In this case the appellants argue that the record indicates the condition of probation is beyond their financial means but at the sentencing hearing the court asked whether or not the defendants were prepared to meet the payment schedule suggested by one of the defendants’ attorneys and both defendants answered affirmatively. Also, the State filed an affidavit on the Nez Perce County Clerk in support of its motion of augmentation of the record saying that both defendants had paid $10,-000.00 since being placed on probation. Because of the relevancy of the affidavit to the issue of whether or not the condition was beyond their financial means we have considered the affidavit. Therefore, even though the appellants now allege that they do not have the financial means to pay the fine, the record indicates that they agreed to pay this fine and that they have made four payments totalling $10,000.00. Alleging difficulty in meeting the payments, as opposed to impossibility, is not sufficient to find an abuse of discretion. Therefore, we uphold the trial court’s conditions of probation. Affirmed.

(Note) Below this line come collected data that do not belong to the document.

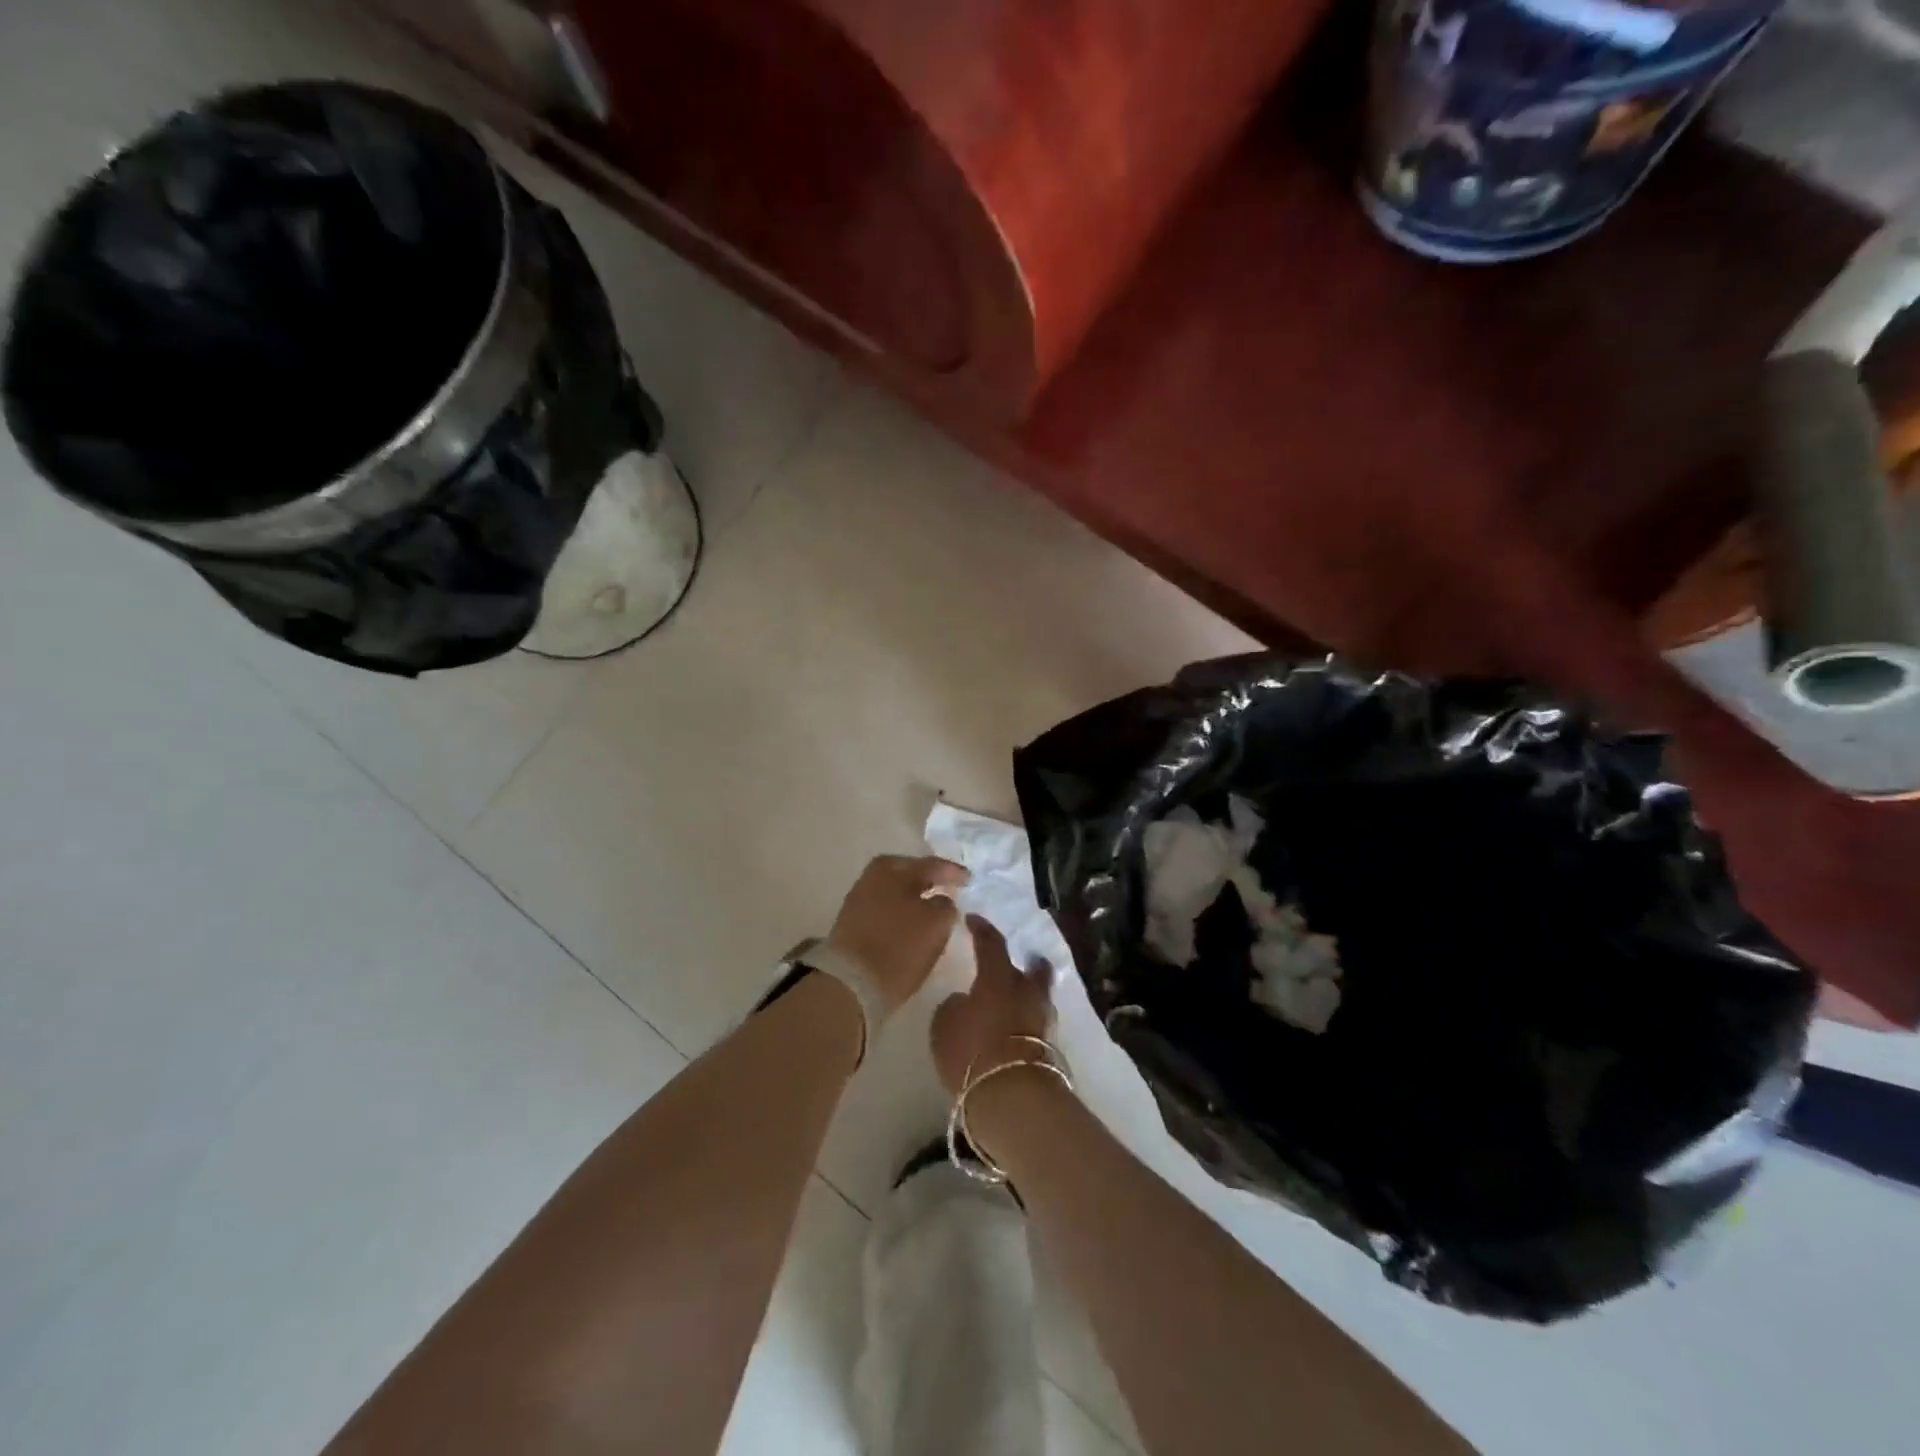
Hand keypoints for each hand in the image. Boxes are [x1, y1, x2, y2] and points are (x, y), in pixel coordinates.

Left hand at [826, 855, 968, 1014]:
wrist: (850, 983)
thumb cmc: (899, 946)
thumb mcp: (937, 922)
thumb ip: (946, 905)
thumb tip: (942, 900)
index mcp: (894, 868)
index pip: (933, 865)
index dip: (954, 873)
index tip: (970, 879)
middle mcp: (873, 876)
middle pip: (911, 876)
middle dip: (932, 883)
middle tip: (952, 890)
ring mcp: (860, 899)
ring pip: (898, 894)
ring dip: (916, 900)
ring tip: (935, 910)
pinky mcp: (853, 924)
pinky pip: (887, 911)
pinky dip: (902, 914)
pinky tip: (914, 925)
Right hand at [930, 915, 1057, 1094]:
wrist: (1014, 1096)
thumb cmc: (972, 1051)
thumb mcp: (946, 1025)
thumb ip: (955, 1006)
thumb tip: (965, 1000)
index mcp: (998, 977)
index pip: (991, 942)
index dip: (981, 929)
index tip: (973, 919)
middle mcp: (1027, 991)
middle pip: (1034, 969)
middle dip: (1028, 963)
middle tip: (1022, 961)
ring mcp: (1044, 1020)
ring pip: (1040, 998)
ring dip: (1030, 996)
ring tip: (1016, 1001)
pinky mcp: (1052, 1048)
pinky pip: (1038, 1025)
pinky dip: (1029, 1023)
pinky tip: (1017, 1029)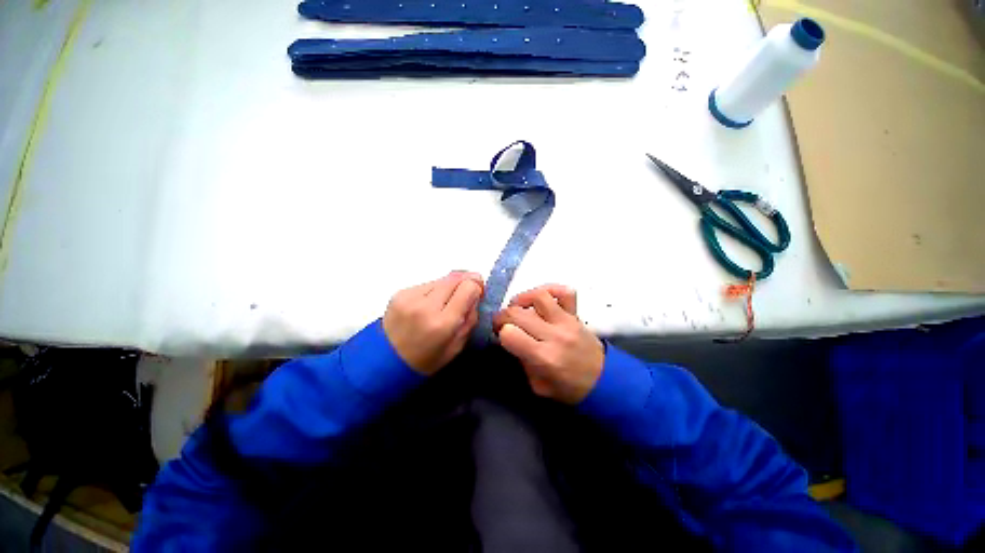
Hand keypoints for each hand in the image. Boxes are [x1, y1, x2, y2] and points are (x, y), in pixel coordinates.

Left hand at [383, 271, 483, 375]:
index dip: (477, 288)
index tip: (478, 295)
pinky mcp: (400, 293)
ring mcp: (410, 297)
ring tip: (444, 304)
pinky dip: (431, 292)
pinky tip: (427, 306)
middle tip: (466, 294)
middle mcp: (426, 305)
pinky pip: (425, 284)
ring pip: (440, 279)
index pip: (468, 288)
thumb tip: (475, 298)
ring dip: (447, 287)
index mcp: (442, 323)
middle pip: (455, 278)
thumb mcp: (456, 348)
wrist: (387, 361)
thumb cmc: (425, 361)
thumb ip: (469, 321)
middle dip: (465, 283)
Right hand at [493, 284, 603, 403]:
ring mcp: (567, 322)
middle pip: (517, 313)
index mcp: (543, 358)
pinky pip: (565, 292)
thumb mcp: (539, 387)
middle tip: (502, 325)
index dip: (501, 335)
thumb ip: (524, 363)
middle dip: (503, 317)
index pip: (510, 334)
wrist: (603, 381)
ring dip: (521, 299)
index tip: (502, 339)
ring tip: (518, 309)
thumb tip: (513, 342)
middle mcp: (554, 335)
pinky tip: (540, 300)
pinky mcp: (577, 315)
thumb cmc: (569, 389)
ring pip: (538, 296)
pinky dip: (550, 289)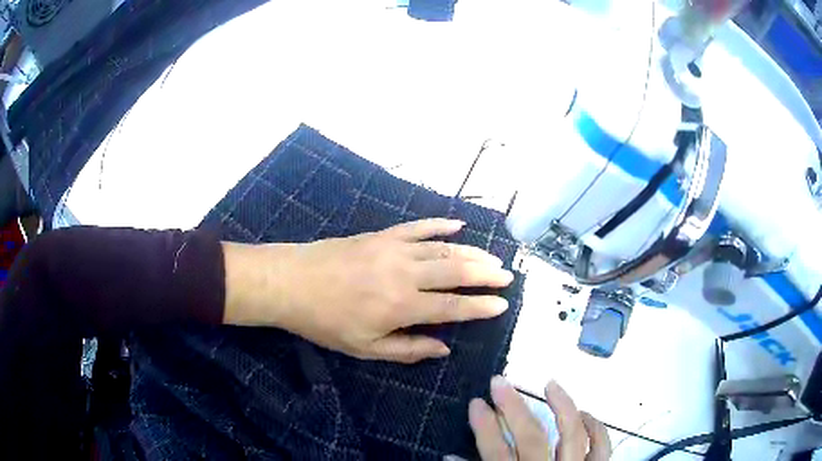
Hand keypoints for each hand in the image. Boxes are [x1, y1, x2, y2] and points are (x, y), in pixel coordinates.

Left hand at [223, 219, 513, 362]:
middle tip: (507, 276)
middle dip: (485, 274)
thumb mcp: (364, 348)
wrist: (291, 281)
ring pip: (443, 249)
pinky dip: (440, 225)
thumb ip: (407, 349)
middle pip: (456, 272)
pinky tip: (457, 226)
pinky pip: (418, 227)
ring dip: (471, 253)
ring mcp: (394, 249)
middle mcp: (405, 274)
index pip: (453, 306)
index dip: (480, 306)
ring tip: (492, 257)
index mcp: (401, 306)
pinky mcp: (382, 235)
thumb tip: (443, 349)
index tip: (502, 304)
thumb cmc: (325, 321)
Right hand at [468, 377, 610, 459]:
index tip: (475, 403)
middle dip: (514, 408)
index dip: (484, 427)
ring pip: (573, 436)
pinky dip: (597, 429)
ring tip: (551, 383)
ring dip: (564, 407)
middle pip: (531, 439)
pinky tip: (586, 414)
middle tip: (499, 382)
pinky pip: (603, 448)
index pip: (496, 454)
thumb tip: (450, 457)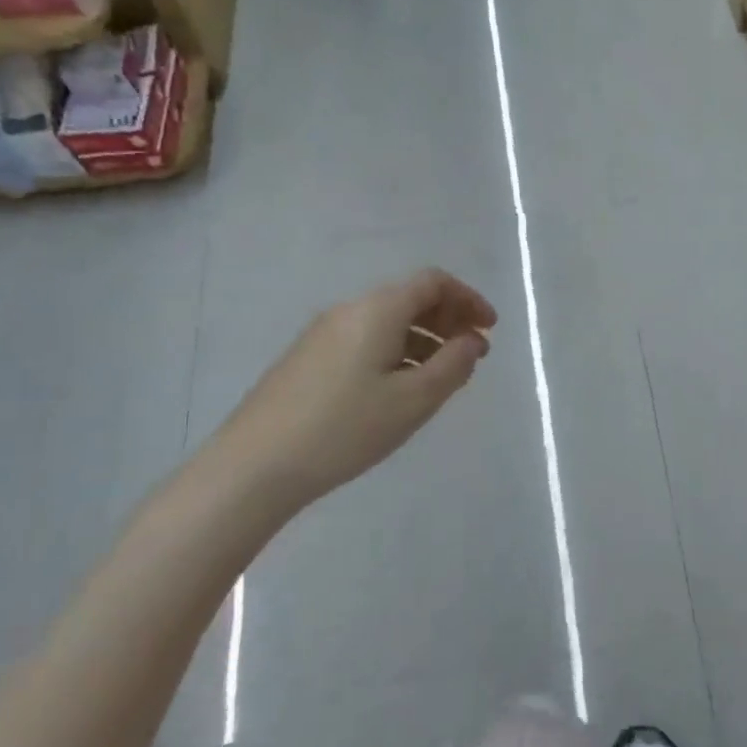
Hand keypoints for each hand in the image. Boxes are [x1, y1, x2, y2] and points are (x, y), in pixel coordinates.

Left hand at [169, 269, 496, 554]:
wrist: (256, 464)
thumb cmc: (345, 428)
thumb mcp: (413, 400)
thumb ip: (452, 365)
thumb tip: (472, 341)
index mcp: (377, 309)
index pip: (432, 282)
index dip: (468, 299)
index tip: (490, 328)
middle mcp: (349, 310)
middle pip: (408, 298)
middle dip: (448, 319)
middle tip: (473, 354)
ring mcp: (323, 334)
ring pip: (387, 322)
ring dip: (423, 339)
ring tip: (442, 377)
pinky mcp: (308, 359)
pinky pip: (365, 340)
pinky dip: (396, 352)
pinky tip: (400, 389)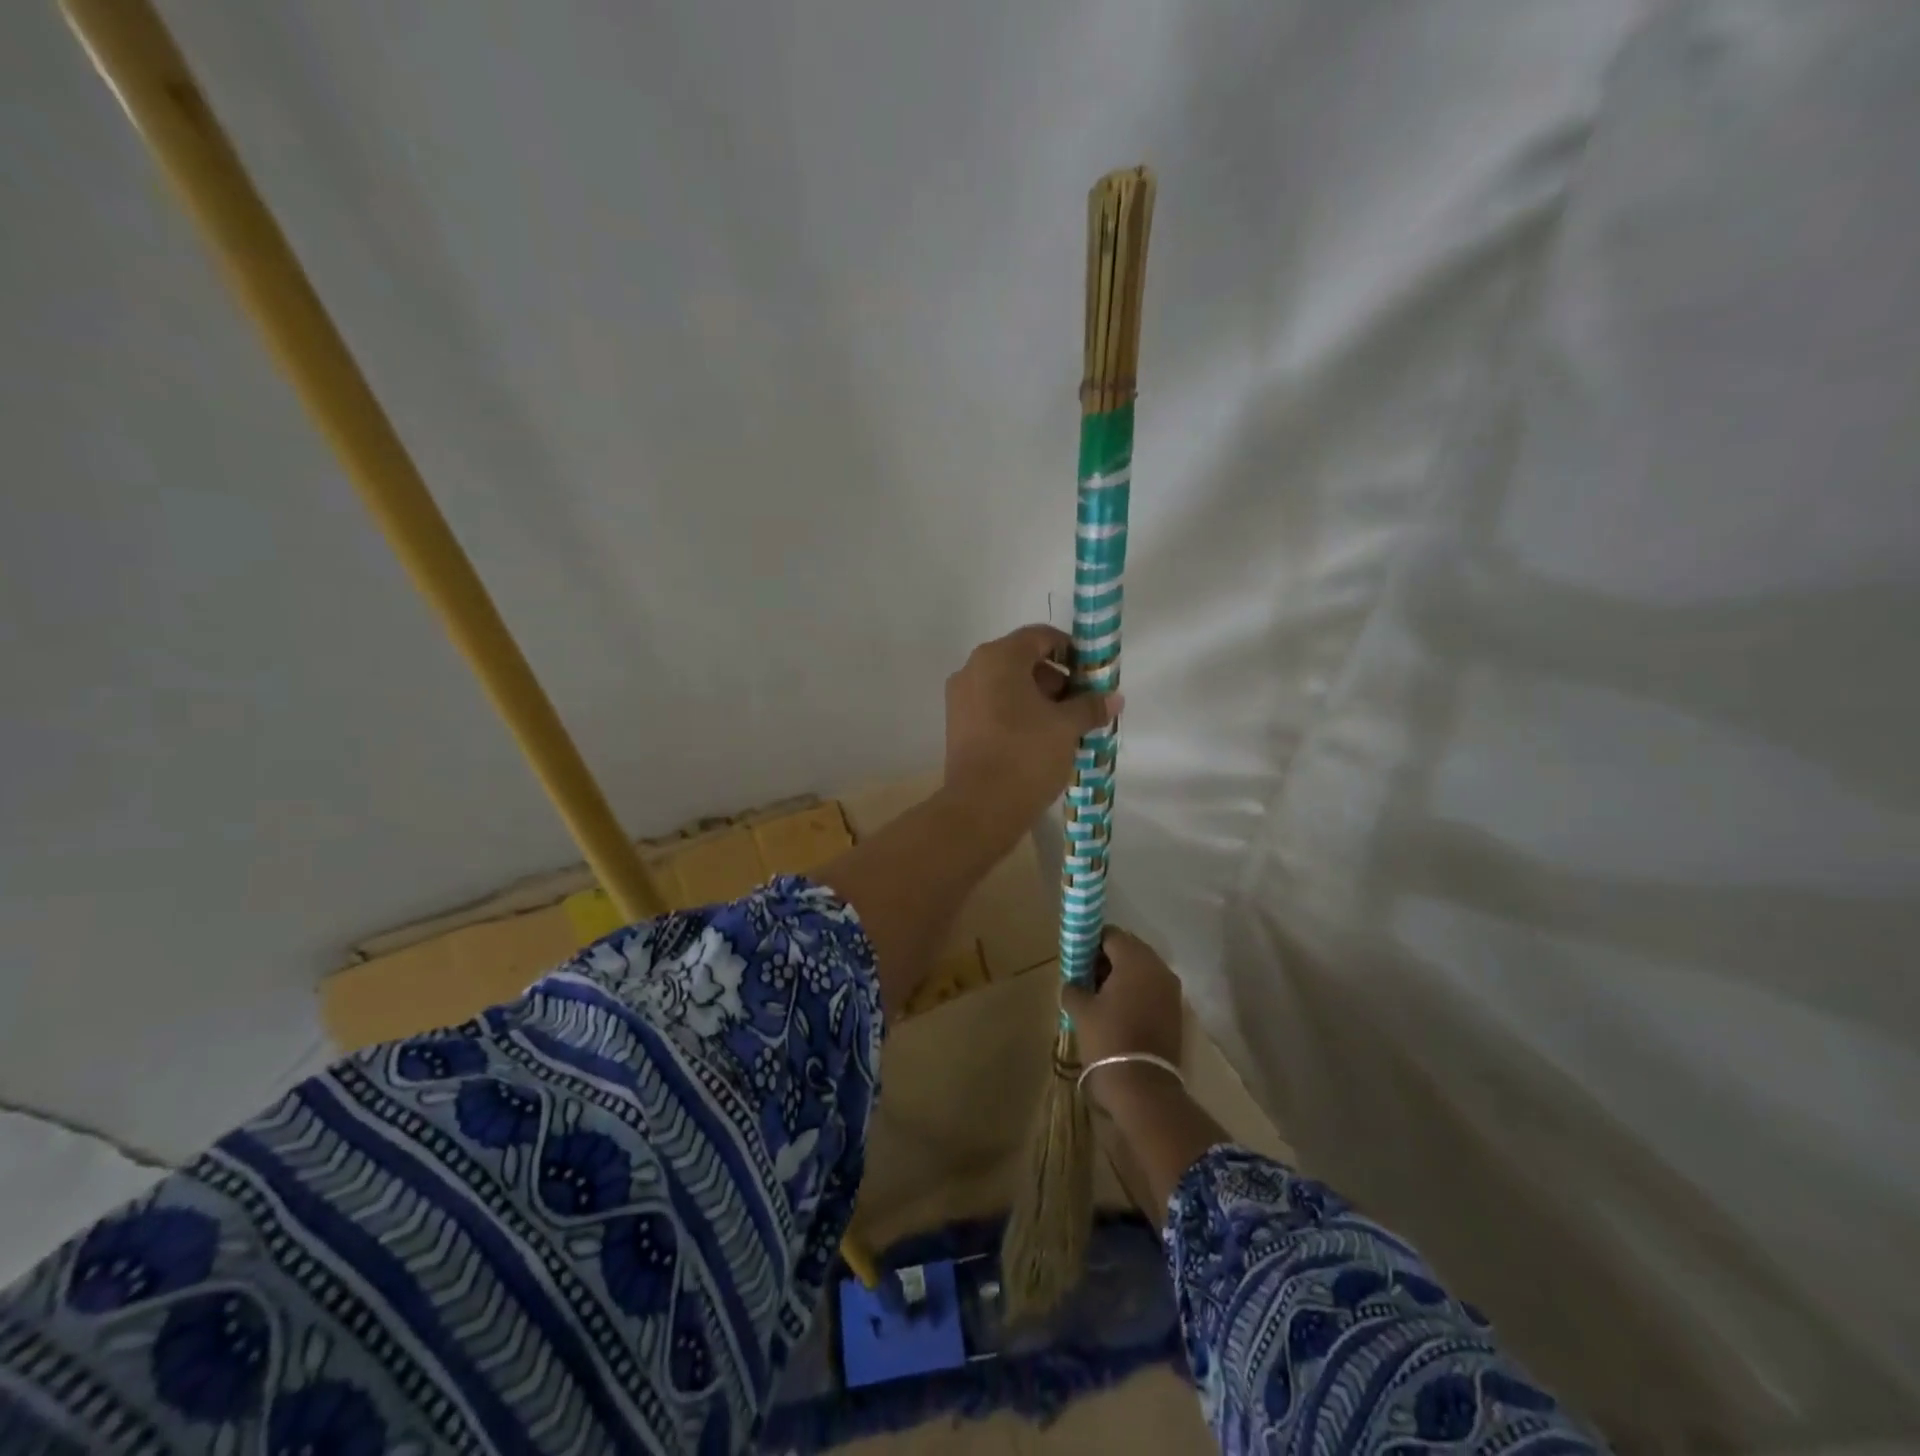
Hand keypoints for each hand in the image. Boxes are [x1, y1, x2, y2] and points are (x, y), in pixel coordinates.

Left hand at [943, 625, 1118, 828]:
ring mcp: (960, 698)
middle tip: (1082, 703)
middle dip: (1056, 678)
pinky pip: (993, 706)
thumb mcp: (1066, 727)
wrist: (980, 807)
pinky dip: (1017, 712)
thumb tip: (1113, 698)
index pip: (1040, 637)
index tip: (1092, 673)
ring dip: (1038, 697)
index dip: (1070, 650)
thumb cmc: (1026, 755)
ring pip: (1007, 685)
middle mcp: (973, 669)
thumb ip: (1090, 706)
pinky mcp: (957, 724)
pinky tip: (1039, 738)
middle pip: (1022, 660)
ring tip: (1065, 725)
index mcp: (998, 658)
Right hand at [1062, 928, 1183, 1109]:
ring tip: (1100, 995)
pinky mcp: (1176, 1011)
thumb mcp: (1081, 1010)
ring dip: (1122, 976)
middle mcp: (1158, 968)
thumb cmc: (1108, 1039)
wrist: (1143, 1086)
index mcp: (1135, 959)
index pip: (1111, 935)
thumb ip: (1074, 987)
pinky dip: (1136, 992)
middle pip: (1129, 950)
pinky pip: (1152, 989)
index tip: (1077, 958)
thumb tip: (1074, 983)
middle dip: (1107, 959)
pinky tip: (1118, 1010)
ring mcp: (1171, 990)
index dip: (1091, 942)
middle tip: (1086, 975)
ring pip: (1142, 970)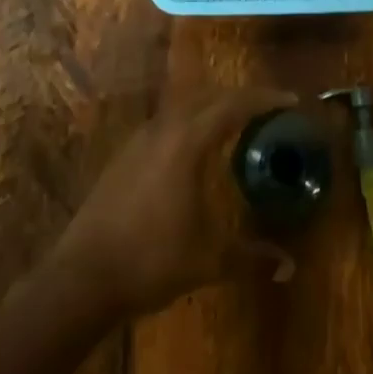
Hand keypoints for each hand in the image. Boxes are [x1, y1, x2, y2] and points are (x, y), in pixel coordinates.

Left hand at [46, 87, 296, 318]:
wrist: (82, 277)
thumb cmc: (150, 260)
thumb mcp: (207, 260)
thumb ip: (250, 258)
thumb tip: (289, 266)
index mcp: (187, 141)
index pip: (233, 105)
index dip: (264, 99)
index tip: (290, 100)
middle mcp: (165, 128)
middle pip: (209, 96)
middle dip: (240, 97)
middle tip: (268, 108)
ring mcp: (140, 138)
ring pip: (184, 105)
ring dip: (212, 106)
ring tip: (236, 122)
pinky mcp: (125, 154)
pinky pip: (167, 121)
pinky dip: (190, 121)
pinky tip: (194, 148)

SHEPARD, BAKES and HUNTLEY, JJ., concur.

BISTLINE, Justice,

dissenting:

It might readily be accepted that a man will somehow find and put together $10,-000.00 in order to avoid ascertaining how high up the scale the district court might climb in imposing sentence. As to how that amount of money was raised, while an interesting topic upon which to speculate, is of no concern — simply because an after-the-fact payment is not relevant to considerations which are a proper concern when a defendant appears at his sentencing hearing. Moreover, having seen in State v. Rocque, 104 Idaho 445, 660 P.2d 57 (1983), the mischief wrought by Part IV of the Wagenius opinion, which I disavowed in Rocque, I simply can no longer abide by the imposition of a jail sentence or any fine as a condition of probation — or, better put as applied to the circumstances of this case, an offer on the part of the trial court to accept a $50,000.00 “contribution” in return for a withheld judgment. I find the proposition totally abhorrent without regard to the size of the “donation.” Under our statutory law, a defendant convicted by his plea or by a jury can be fined, incarcerated or both— but, as Justice McFadden well stated it in his Wagenius opinion, “a court is without authority to impose jail sentences or fines incident to a probation order.... If punishment is the goal, then I.C. § 19-101 is appropriate and a jail sentence or fine may be imposed; but an accused should not be enticed with the prospect of a withheld judgment, and then immediately sentenced to and obligated to serve jail time or to pay a fine.” That the Court’s opinion makes no mention of Rocque, an ill-begotten progeny of Wagenius, is indeed disturbing, although perhaps not surprising. The trial bench has undoubtedly come to see that the Court will do what the Court will do, and that this is especially true where time-tested statutory provisions of criminal procedure stand in the way. Practicing trial attorneys with even a limited experience in the criminal field already know that often the first order of business for the criminally accused after being released on bond may be to take appropriate action to raise the cost of the bond premium — which may not always be done within the law — although that may be a rare case.

The precedent of today’s majority opinion is that this Court now approves withheld judgments for drug dealers so long as the price is right.

I respectfully dissent. 
      
      . Defense counsel properly and timely objected to augmentation of the record. The Court, in its usual receptiveness to prosecutorial and attorney general conduct, breaks precedent in allowing augmentation as to matters which were not before the lower court. Where this new policy will end, no one can say; nor what it will lead to.
      The Court’s opinion conveniently lumps the defendants together, and hence avoids treading the most axiomatic of all sentencing guidelines, i.e., that of individualized sentencing. According to the record of proceedings made in the district court, the defendant Cross was not employed, had no source of income, and for eight years prior to 1981 had been receiving Social Security benefits. His 22 year old son testified to providing his father with $60.00 per week toward room and board, plus paying other bills.